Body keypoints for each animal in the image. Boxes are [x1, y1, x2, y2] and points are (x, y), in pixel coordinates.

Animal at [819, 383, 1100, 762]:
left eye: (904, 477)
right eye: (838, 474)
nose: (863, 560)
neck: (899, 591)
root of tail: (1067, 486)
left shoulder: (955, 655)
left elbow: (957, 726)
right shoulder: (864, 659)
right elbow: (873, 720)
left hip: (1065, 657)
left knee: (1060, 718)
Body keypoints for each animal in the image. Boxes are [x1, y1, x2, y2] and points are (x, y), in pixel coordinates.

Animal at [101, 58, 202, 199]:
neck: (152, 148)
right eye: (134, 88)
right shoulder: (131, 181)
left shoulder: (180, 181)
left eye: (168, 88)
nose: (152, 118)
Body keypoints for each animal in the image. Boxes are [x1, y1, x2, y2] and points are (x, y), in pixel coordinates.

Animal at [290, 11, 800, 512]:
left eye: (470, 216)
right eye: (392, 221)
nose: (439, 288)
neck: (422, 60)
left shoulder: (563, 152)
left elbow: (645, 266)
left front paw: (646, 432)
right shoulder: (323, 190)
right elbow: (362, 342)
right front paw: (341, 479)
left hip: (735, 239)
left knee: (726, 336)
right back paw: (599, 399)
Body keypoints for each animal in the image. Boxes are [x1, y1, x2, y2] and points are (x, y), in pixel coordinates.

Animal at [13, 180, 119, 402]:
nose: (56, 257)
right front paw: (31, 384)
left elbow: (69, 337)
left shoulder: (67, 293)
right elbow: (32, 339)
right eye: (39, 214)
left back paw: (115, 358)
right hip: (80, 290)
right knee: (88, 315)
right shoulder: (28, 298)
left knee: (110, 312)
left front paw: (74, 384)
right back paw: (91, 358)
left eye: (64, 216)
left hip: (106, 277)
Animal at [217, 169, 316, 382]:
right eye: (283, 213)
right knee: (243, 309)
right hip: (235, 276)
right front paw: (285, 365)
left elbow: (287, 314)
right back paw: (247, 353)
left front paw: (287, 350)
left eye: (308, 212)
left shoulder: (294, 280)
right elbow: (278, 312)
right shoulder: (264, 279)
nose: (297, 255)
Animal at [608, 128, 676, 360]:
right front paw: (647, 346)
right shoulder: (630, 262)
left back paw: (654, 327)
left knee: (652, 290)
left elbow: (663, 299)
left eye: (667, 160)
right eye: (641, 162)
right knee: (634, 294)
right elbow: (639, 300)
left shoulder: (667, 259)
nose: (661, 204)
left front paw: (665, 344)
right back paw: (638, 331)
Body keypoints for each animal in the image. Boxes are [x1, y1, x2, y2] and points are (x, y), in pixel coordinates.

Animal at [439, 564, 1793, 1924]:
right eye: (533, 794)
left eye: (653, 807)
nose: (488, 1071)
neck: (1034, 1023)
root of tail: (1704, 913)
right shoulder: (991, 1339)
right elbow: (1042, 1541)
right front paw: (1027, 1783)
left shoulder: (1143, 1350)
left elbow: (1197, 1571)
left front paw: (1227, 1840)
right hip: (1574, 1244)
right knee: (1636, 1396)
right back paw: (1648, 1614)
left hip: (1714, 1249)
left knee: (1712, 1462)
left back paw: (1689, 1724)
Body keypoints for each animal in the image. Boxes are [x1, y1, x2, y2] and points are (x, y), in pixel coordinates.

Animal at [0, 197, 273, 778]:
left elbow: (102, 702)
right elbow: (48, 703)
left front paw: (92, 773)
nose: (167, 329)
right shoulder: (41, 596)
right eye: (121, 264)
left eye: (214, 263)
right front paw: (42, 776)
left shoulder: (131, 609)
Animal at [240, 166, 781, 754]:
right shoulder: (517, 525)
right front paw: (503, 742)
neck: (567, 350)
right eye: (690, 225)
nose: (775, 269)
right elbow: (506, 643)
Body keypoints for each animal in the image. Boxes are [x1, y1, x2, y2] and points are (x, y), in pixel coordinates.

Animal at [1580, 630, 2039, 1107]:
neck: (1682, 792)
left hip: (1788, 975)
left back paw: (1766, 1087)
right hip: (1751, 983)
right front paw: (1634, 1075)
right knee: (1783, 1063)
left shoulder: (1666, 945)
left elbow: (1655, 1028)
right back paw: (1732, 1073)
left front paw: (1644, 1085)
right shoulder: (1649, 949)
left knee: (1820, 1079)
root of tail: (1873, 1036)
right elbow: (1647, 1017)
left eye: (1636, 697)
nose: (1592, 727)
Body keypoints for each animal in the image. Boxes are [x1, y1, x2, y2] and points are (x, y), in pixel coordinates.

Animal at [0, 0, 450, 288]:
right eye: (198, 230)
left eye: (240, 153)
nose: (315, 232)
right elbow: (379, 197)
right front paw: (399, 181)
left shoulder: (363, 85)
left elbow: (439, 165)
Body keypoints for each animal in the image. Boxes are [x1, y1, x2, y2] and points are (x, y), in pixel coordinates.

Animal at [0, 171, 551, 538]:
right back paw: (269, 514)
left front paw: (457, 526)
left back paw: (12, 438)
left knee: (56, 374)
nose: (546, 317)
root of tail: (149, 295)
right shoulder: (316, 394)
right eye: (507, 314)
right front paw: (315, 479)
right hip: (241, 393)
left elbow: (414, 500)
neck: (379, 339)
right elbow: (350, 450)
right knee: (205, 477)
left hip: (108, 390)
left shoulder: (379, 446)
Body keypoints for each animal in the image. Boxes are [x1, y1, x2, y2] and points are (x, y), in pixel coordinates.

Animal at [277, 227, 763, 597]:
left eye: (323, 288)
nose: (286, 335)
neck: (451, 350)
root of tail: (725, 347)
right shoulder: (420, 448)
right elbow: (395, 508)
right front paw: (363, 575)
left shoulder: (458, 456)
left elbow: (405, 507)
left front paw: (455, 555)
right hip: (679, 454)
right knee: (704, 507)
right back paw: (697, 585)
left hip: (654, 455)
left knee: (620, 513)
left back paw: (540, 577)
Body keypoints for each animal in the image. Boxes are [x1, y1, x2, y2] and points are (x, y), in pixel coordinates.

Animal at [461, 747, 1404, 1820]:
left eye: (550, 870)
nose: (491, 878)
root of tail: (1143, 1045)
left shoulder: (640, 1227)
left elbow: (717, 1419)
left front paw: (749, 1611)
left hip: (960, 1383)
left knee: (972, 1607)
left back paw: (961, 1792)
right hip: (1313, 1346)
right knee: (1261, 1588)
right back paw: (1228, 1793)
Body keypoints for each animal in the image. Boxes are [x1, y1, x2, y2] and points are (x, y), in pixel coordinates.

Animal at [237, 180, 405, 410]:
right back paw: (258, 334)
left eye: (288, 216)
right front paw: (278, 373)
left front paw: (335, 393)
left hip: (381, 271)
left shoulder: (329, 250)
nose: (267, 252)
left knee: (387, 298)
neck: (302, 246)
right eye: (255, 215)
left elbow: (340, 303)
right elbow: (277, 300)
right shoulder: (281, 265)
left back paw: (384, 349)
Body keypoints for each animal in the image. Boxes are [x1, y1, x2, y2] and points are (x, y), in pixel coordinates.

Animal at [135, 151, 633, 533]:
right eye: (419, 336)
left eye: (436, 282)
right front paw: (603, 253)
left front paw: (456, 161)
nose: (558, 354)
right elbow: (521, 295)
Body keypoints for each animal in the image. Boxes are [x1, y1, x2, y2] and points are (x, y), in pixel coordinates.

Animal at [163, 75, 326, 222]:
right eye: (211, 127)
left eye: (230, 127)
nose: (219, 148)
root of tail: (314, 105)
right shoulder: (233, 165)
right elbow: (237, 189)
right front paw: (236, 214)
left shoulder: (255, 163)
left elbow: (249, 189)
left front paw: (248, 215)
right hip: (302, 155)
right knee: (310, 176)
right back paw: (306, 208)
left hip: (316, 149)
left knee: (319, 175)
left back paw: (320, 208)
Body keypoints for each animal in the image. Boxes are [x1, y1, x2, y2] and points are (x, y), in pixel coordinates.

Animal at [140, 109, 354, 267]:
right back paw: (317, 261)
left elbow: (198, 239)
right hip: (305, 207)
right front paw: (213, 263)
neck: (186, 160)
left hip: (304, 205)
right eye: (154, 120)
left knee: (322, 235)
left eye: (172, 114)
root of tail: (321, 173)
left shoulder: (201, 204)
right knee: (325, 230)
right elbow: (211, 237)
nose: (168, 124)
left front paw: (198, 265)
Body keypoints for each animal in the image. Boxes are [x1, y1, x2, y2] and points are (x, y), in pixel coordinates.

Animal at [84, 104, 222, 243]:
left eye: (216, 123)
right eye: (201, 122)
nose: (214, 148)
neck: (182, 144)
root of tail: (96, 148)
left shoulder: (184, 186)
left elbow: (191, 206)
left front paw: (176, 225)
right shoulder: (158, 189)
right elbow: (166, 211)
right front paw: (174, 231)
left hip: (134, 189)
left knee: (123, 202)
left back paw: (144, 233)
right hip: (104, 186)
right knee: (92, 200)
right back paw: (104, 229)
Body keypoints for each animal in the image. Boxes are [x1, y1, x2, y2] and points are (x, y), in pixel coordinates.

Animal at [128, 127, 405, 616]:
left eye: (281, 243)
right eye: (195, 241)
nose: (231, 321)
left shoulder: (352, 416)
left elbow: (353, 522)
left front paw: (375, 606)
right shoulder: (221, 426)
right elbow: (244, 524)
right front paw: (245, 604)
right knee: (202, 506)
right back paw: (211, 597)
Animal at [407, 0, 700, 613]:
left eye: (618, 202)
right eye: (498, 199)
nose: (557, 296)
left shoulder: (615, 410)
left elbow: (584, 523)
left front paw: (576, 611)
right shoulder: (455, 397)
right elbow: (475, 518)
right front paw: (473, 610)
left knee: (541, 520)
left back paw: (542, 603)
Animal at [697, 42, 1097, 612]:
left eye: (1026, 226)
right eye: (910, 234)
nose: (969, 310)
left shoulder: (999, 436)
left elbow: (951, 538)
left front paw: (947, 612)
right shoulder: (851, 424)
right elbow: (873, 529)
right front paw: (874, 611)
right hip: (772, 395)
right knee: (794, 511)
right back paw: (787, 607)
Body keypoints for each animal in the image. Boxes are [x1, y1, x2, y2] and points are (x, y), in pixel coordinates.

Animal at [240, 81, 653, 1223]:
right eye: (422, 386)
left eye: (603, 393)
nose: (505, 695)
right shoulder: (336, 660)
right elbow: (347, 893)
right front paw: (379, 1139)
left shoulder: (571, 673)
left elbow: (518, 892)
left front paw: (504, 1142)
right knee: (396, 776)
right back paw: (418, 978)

▸ What is needed: From the material above, set down exactly the lines between the line holding "left eye: (667, 160)" and the line holding "left eye: (214, 263)", inclusive. Include nothing else.

▸ Solution below:
left eye: (667, 160)
right eye: (641, 162)
right knee: (634, 294)
right elbow: (639, 300)
left shoulder: (667, 259)
nose: (661, 204)
left front paw: (665, 344)
right back paw: (638, 331)
Body keypoints for each animal in the image. Boxes are [x1, y1, x2, y2] and points are (x, y), in pixel coordinates.

Animal at [439, 564, 1793, 1924]:
right eye: (533, 794)
left eye: (653, 807)
nose: (488, 1071)
neck: (1034, 1023)
root of tail: (1704, 913)
right shoulder: (991, 1339)
right elbow: (1042, 1541)
right front paw: (1027, 1783)
left shoulder: (1143, 1350)
left elbow: (1197, 1571)
left front paw: (1227, 1840)
right hip: (1574, 1244)
right knee: (1636, 1396)
right back paw: (1648, 1614)
left hip: (1714, 1249)
left knee: (1712, 1462)
left back paw: (1689, 1724)
Body keypoints for each animal in the image. Boxes are [x1, y1, x2, y2] and points are (x, y), in pixel coordinates.

Animal at [0, 197, 273, 778]:
left elbow: (102, 702)
right elbow: (48, 703)
left front paw: (92, 773)
nose: (167, 329)
right shoulder: (41, 596)
right eye: (121, 264)
left eye: (214, 263)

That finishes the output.